Download all attachments as: .zip

Change History (15)

@zinigor
3 months ago

Replaces manual header output with the nocache_headers function.

#1 @zinigor
3 months ago

Huge props to @iv3rson76 for debugging and getting to the bottom of this!

#2 @swissspidy
3 months ago

  • Keywords has-patch needs-testing added
  • Version changed from trunk to 4.4

Introduced in [35773].

#3 @rmccue
3 months ago

The current behaviour of calling $this->send_header looks to be correct, as it goes via the REST API Server abstraction rather than just sending the headers. Internally, nocache_headers calls wp_get_nocache_headers() anyway.

However, nocache_headers() also clears the Last-Modified header, which we aren't doing. We can call header_remove or send an empty header per #23021. We should add a new remove_header method and call that (and if that method doesn't exist, call send_header( 'Last-Modified', '' ) for compatibility with existing WP_REST_Server subclasses).

@zinigor
3 months ago

New patch that uses send_header and adds a test.

#4 @zinigor
3 months ago

@rmccue thanks for taking a look! I have added a new patch that makes the flow go through the send_header method of the Server class. Do you think that solution is better?

This ticket was mentioned in Slack in #core-restapi by zinigor. View the logs.


3 months ago

This ticket was mentioned in Slack in #core by jnylen. View the logs.


2 months ago

@jnylen0
2 months ago

Rename function; clean up docs/comments; only send empty header if it was already sent before

#7 @jnylen0
2 months ago

  • Keywords has-unit-tests added
  • Milestone changed from Awaiting Review to 4.8
  • Owner set to jnylen0
  • Status changed from new to assigned

I've confirmed this issue on a couple of my test sites.

In 40444.3.diff:

  • In PHP 5.2, only send an empty header if we've already sent the header in question. Mirrors the existing logic from `nocache_headers`.
  • Rename the new function from clear_header to remove_header.
  • Clean up docblocks and comments.

nocache_headers calls @header_remove (note error suppression). I am not sure why it's called like that, but this patch does the same.

While it would be nice to get this in 4.8 for wider testing before release, the timing is pretty tight at this point. I'll milestone it for discussion.

This ticket was mentioned in Slack in #core by jnylen. View the logs.


2 months ago

This ticket was mentioned in Slack in #core-restapi by jnylen. View the logs.


2 months ago

#10 @zinigor
2 months ago

The new diff looks great, thank you for updating it!

#11 @jnylen0
2 months ago

  • Resolution set to fixed
  • Status changed from assigned to closed

In 40805:

REST API: Avoid sending blank Last-Modified headers with authenticated requests.

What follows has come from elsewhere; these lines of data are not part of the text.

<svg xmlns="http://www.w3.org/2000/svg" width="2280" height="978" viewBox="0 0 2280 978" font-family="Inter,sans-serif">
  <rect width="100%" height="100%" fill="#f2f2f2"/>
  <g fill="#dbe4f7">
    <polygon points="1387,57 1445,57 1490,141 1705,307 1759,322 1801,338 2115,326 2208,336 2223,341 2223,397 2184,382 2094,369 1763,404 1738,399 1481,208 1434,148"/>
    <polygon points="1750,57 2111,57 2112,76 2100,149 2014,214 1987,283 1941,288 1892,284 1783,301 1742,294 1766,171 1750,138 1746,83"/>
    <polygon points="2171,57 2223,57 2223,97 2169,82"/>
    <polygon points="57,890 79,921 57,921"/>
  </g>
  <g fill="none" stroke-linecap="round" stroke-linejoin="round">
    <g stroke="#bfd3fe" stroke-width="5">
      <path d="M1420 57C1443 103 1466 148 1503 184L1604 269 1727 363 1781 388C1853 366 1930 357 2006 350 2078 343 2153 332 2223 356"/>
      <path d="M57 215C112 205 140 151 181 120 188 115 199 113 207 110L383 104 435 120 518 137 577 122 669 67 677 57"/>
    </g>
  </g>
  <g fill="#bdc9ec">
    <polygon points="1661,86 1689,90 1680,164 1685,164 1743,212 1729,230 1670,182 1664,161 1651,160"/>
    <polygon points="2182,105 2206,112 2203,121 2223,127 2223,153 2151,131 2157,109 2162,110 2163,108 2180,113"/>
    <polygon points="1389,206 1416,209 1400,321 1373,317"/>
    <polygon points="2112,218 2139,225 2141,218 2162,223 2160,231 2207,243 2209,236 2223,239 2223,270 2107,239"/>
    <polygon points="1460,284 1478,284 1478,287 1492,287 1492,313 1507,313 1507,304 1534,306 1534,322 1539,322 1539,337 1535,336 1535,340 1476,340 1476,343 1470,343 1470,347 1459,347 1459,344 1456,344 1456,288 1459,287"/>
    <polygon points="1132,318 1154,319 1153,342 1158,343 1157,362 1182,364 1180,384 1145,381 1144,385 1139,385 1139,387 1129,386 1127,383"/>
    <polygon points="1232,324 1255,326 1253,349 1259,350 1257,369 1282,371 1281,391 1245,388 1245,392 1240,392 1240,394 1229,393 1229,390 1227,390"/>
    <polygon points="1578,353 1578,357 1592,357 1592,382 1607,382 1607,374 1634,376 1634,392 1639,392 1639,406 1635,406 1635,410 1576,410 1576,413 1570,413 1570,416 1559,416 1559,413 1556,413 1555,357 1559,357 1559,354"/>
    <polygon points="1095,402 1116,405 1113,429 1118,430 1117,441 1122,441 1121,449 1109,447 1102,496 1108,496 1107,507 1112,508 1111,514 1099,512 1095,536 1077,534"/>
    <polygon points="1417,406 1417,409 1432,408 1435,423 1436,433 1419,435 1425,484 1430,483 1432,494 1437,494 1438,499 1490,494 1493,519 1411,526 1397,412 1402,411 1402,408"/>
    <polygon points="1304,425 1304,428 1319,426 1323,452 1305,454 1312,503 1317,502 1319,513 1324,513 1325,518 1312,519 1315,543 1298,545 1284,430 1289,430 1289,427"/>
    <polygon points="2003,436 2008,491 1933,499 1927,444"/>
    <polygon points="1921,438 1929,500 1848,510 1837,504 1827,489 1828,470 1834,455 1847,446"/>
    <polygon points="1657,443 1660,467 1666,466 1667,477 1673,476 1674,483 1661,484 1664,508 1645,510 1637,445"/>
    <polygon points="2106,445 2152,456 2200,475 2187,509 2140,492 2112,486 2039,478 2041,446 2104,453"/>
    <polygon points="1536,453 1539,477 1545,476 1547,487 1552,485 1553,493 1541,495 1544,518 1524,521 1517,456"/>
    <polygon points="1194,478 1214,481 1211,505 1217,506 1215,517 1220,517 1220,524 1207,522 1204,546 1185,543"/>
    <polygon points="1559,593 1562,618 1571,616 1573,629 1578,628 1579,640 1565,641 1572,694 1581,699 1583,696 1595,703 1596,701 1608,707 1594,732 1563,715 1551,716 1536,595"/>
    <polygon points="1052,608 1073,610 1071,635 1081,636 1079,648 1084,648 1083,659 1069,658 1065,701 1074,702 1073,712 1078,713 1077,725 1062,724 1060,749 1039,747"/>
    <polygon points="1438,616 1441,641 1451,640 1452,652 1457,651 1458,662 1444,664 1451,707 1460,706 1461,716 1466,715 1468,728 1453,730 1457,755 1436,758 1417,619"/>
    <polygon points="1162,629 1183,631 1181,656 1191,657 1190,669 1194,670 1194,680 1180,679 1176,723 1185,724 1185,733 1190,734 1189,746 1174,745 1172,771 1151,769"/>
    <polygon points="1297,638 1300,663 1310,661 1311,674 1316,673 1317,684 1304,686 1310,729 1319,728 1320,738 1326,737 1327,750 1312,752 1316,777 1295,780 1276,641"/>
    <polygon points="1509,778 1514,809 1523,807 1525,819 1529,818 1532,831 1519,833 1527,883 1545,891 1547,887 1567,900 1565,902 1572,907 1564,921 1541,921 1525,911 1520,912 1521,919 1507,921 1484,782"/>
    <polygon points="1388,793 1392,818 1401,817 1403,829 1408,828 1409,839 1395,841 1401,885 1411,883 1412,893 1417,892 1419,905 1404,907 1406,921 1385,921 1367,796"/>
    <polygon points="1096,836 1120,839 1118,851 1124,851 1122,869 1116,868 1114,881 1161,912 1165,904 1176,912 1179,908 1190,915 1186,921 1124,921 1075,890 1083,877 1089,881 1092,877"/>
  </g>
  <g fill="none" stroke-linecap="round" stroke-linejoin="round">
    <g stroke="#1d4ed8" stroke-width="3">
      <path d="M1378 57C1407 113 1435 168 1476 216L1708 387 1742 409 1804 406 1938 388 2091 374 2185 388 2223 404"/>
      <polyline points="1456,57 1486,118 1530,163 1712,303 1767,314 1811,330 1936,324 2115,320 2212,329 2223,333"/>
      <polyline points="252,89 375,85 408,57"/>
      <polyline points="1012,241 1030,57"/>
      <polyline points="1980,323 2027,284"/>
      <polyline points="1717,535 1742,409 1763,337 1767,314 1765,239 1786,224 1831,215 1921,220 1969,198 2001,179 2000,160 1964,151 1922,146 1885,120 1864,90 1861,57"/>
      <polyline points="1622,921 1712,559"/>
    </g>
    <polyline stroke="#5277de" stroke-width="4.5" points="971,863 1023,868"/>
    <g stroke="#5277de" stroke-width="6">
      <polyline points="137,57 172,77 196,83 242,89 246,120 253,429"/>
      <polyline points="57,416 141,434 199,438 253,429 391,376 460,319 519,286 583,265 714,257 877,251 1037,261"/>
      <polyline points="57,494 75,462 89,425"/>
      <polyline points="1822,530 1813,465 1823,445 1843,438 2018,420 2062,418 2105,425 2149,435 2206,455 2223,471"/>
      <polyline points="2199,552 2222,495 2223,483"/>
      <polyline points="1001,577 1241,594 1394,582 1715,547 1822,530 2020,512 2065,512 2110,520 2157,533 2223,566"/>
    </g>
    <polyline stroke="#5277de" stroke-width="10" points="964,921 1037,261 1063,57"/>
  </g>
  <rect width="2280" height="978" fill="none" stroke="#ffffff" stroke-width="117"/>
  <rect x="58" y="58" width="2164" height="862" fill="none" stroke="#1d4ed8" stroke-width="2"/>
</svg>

This commit adds a new WP_REST_Server#remove_header method and uses it to clear the Last-Modified header when the "no caching" headers are sent (by default for all authenticated REST API requests). This matches the behavior of the nocache_headers function used in other parts of WordPress.

Previously, the REST API would send an empty Last-Modified header in this situation. Under some server and browser configurations, this causes browsers to cache authenticated REST API requests, which is undesirable.

Props iv3rson76, zinigor, rmccue, jnylen0.
Fixes #40444.

#12 @jnylen0
2 months ago

Note, [40805] is the same as 40444.3.diff with the exception that header_remove is called directly without error suppression. This is because nocache_headers suppresses errors when calling header-related functions, but the pre-existing REST API code does not.

Note: See TracTickets for help on using tickets.